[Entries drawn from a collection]
=====
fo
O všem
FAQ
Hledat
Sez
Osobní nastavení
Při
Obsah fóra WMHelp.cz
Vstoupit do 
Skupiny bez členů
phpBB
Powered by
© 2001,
=====
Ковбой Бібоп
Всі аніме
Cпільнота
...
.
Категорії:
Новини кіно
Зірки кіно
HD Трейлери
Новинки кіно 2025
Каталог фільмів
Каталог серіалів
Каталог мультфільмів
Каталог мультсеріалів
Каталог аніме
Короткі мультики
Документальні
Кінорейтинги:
=====
**To do:** Count the lines above that contain the string "Каталог", treating uppercase and lowercase as distinct, and state only the resulting number.

**Reply:** 5